Nine is reported to have paid Ali Elamine $US500,000 to drop abduction charges against Faulkner and the 60 Minutes crew. In return, Faulkner waived her right to custody of the children, which had been granted by the Family Court in Australia.

She might never see them again, unless their father, who was given custody by a Shia court in Lebanon, allows her to visit them in Beirut — in which case she could still be at risk of criminal charges.

So ‘doing a story on a very desperate mother’ involved paying a team of international kidnappers to abduct the children, then paying their father an eye-poppingly large amount of money to allow their mother and the journalists to walk free.

The release of the 60 Minutes team had nothing to do with them being ‘just journalists doing their job’, and after this grubby set of payments the very desperate mother is worse off than she was before.

All of this amounts to what Brown’s 60 Minutes colleague Michael Usher has described as ‘mistakes and failings’ in the handling of the story, which is now subject to an internal review at Nine.

Mistakes there certainly were. The Lebanese police were able to find the children, their abductors, Faulkner and the 60 Minutes team because Ben Williamson asked Faulkner if he could film her calling Elamine to tell him she had the children.

When she rang off, Elamine reported the call to the police. They checked the number and found that the phone Faulkner used belonged to Whittington, who astonishingly had registered under his own name in a Beirut hotel. His arrest led to the arrest of everyone else involved.

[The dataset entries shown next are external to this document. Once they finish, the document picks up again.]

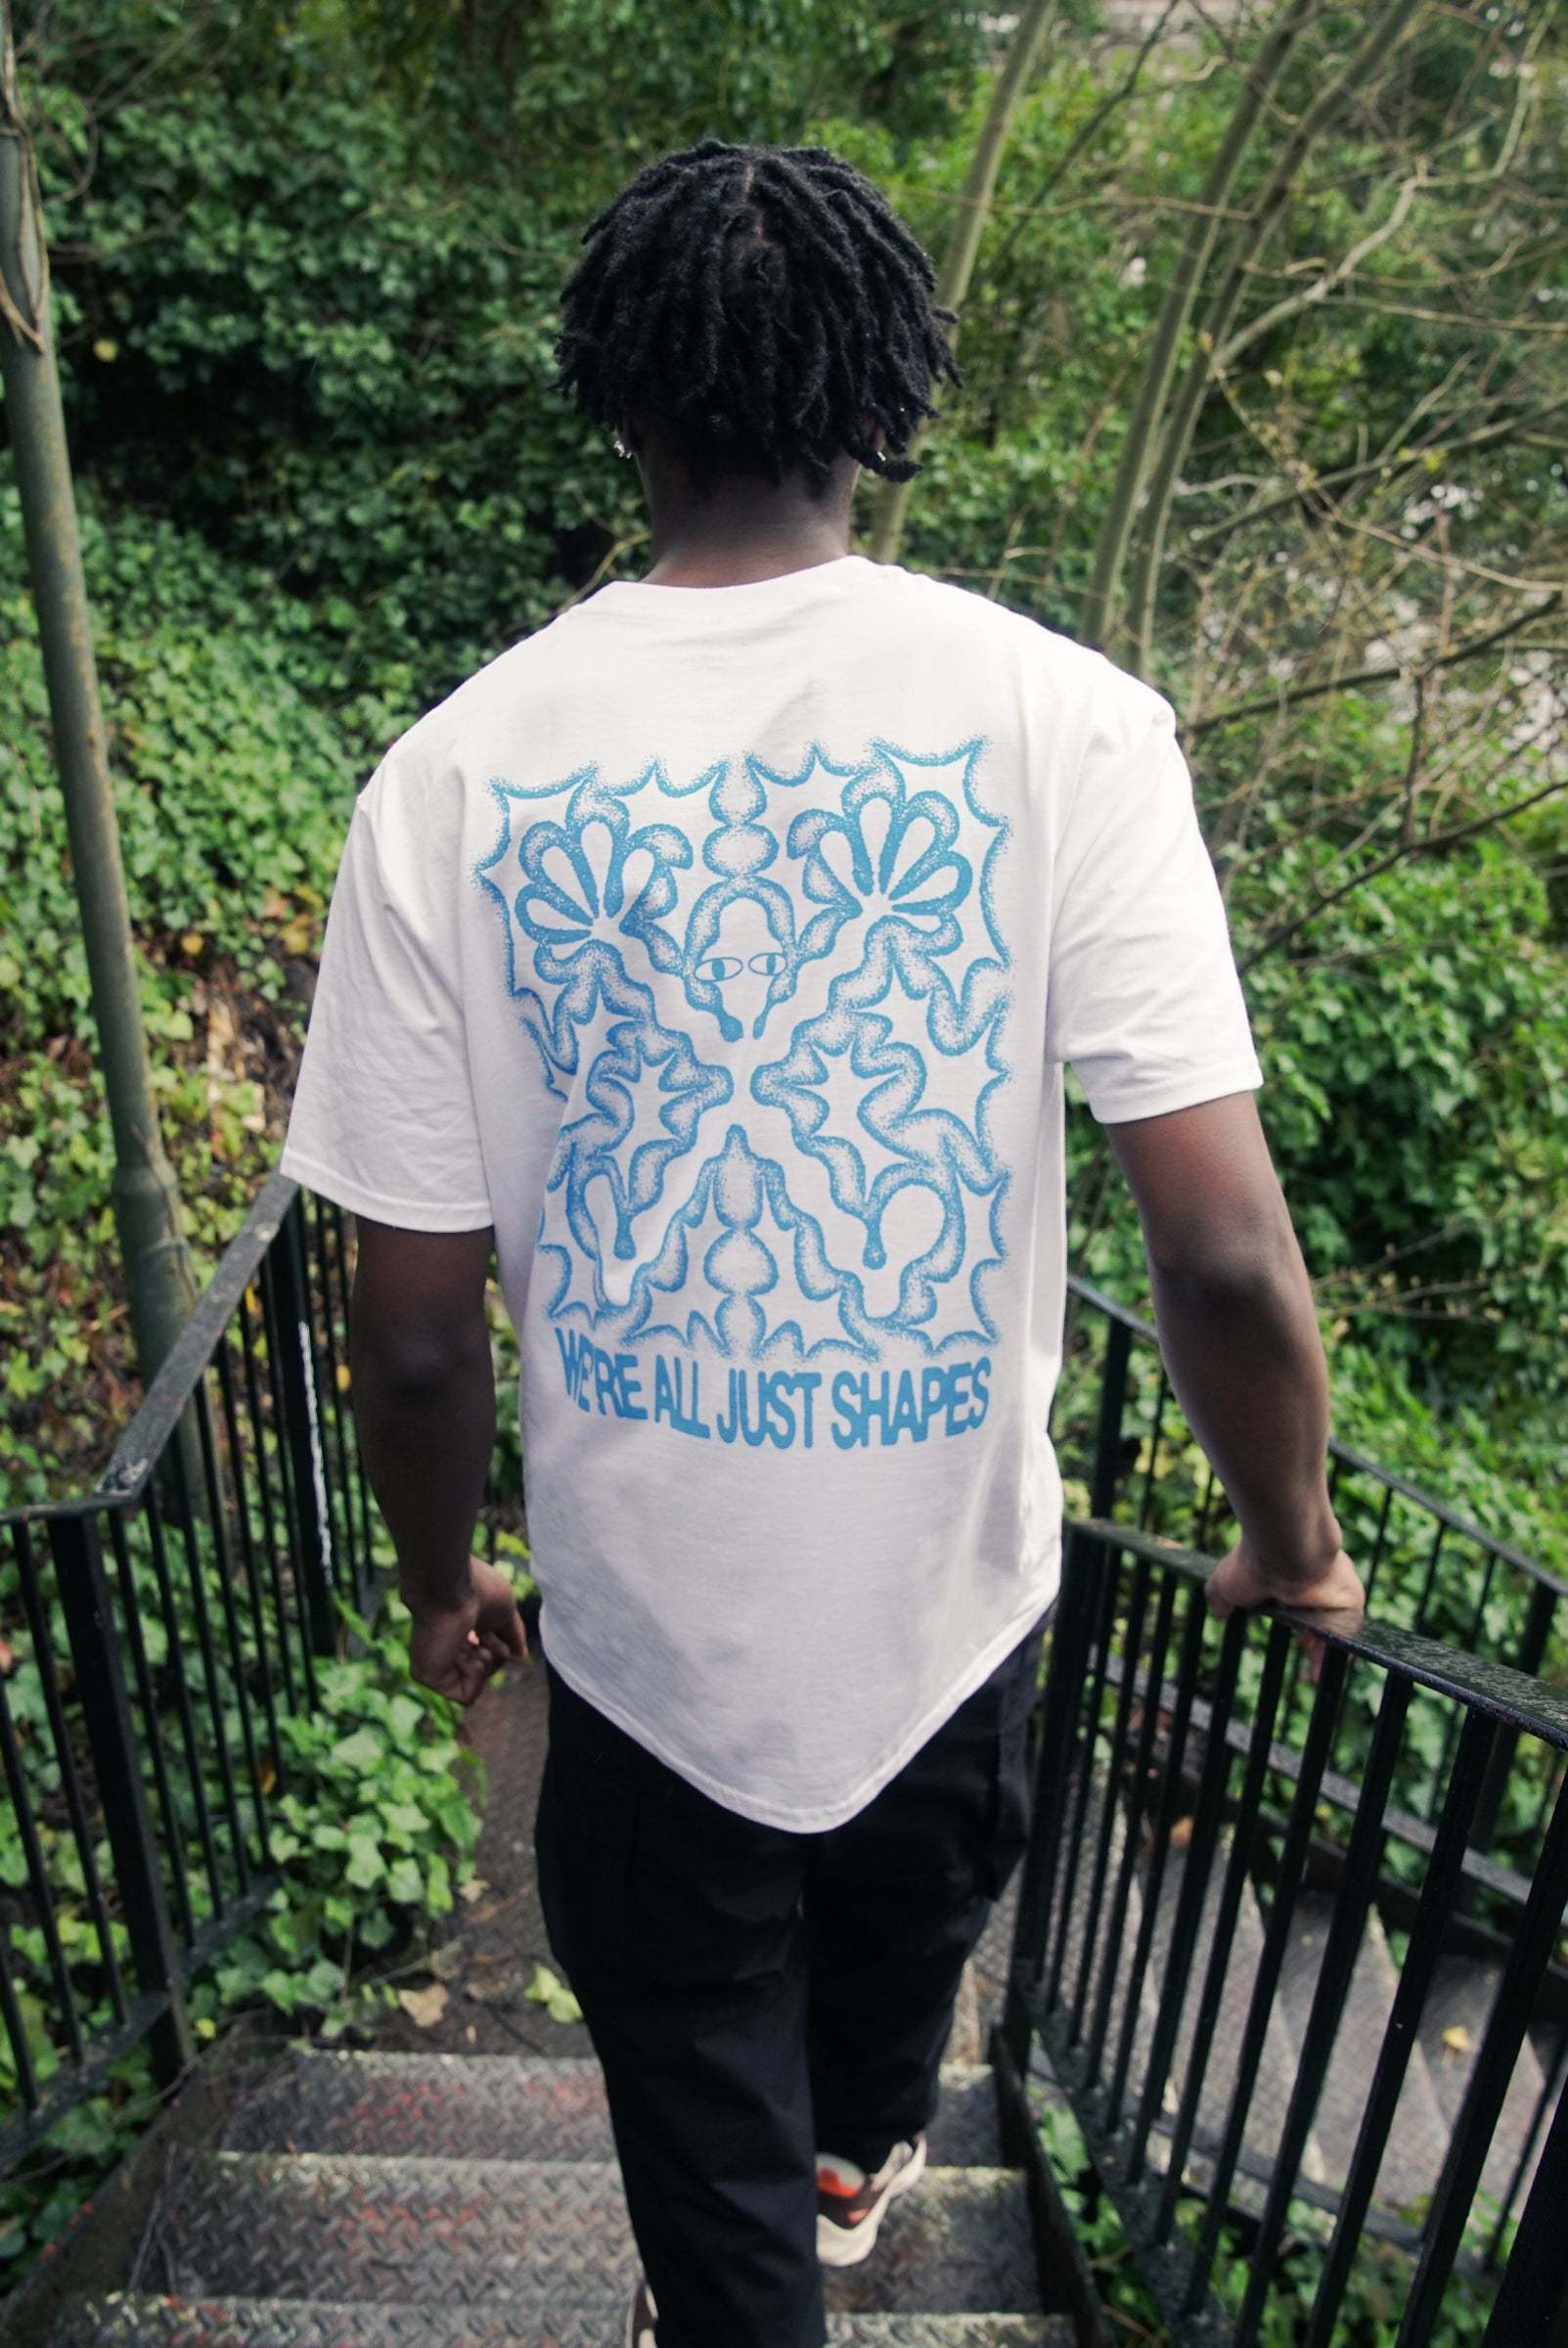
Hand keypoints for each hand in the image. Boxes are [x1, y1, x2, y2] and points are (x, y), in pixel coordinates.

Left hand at [406, 1557, 528, 1705]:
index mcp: (457, 1631)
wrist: (451, 1588)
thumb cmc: (477, 1590)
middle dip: (494, 1654)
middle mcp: (443, 1648)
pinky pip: (465, 1696)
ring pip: (475, 1684)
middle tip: (485, 1636)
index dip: (498, 1646)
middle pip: (483, 1669)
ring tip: (476, 1644)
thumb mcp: (505, 1612)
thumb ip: (513, 1635)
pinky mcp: (428, 1676)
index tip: (489, 1630)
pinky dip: (476, 1679)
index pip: (485, 1653)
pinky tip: (468, 1657)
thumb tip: (520, 1656)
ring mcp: (435, 1662)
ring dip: (485, 1664)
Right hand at [1205, 1536, 1364, 1678]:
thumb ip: (1220, 1595)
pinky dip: (1340, 1650)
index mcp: (1287, 1573)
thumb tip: (1218, 1610)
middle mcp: (1314, 1579)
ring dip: (1325, 1648)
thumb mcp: (1224, 1582)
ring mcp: (1334, 1587)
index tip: (1290, 1641)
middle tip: (1305, 1653)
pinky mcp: (1350, 1598)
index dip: (1293, 1623)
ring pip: (1334, 1624)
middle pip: (1318, 1615)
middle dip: (1312, 1639)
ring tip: (1313, 1672)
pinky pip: (1349, 1630)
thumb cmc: (1252, 1564)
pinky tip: (1326, 1668)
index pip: (1294, 1602)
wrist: (1283, 1551)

Yep, it was massive bungle piled upon gross ineptitude. But the ‘mistakes and failings’ narrative evades the truth, too. It is another attempt to mystify what is not mysterious, because it replaces a moral evaluation of the events with a technical one.

“Whatever 60 Minutes might say in their defence now, it is almost inconceivable that they would have acted as they did in Australia or any other Western country.”

There have been attempts by some in the media to mount a moral justification of 60 Minutes‘ actions. The usual defence is that at least they were trying to do the right thing, by helping a mother who would not have been denied custody in Australia.

But that opens another, distinctly slimy, can of worms. Do we think 60 Minutes would have funded a child abduction in Australia, however much the parent they were purporting to help might seem to have been denied custody unfairly?

Almost certainly not. But it’s different, of course, if the children have been taken to another country, especially a Muslim country with religious courts, the very mention of which can be guaranteed to raise the hackles of 60 Minutes viewers.

Whatever 60 Minutes might say in their defence now, it is almost inconceivable that they would have acted as they did in Australia or any other Western country.

What will be the ultimate consequence of their actions? It is not clear, although Prime Minister Malcolm Turnbull has said that the $500,000 payment to Ali Elamine could be investigated by the corporate regulator, the Australian Securities and Exchange Commission (ASIC): ‘Nobody is above the law, and if you break the law in other parts of the world you may well be breaking Australian law as well.’

Maybe. ASIC might investigate, and Nine might even be prosecuted. But I’m betting that if this saga deters news organisations from following 60 Minutes‘ example, it will only be because shareholders and corporate boards don’t want to pay the cost.

The gap between principle and practice in journalism won’t close anytime soon.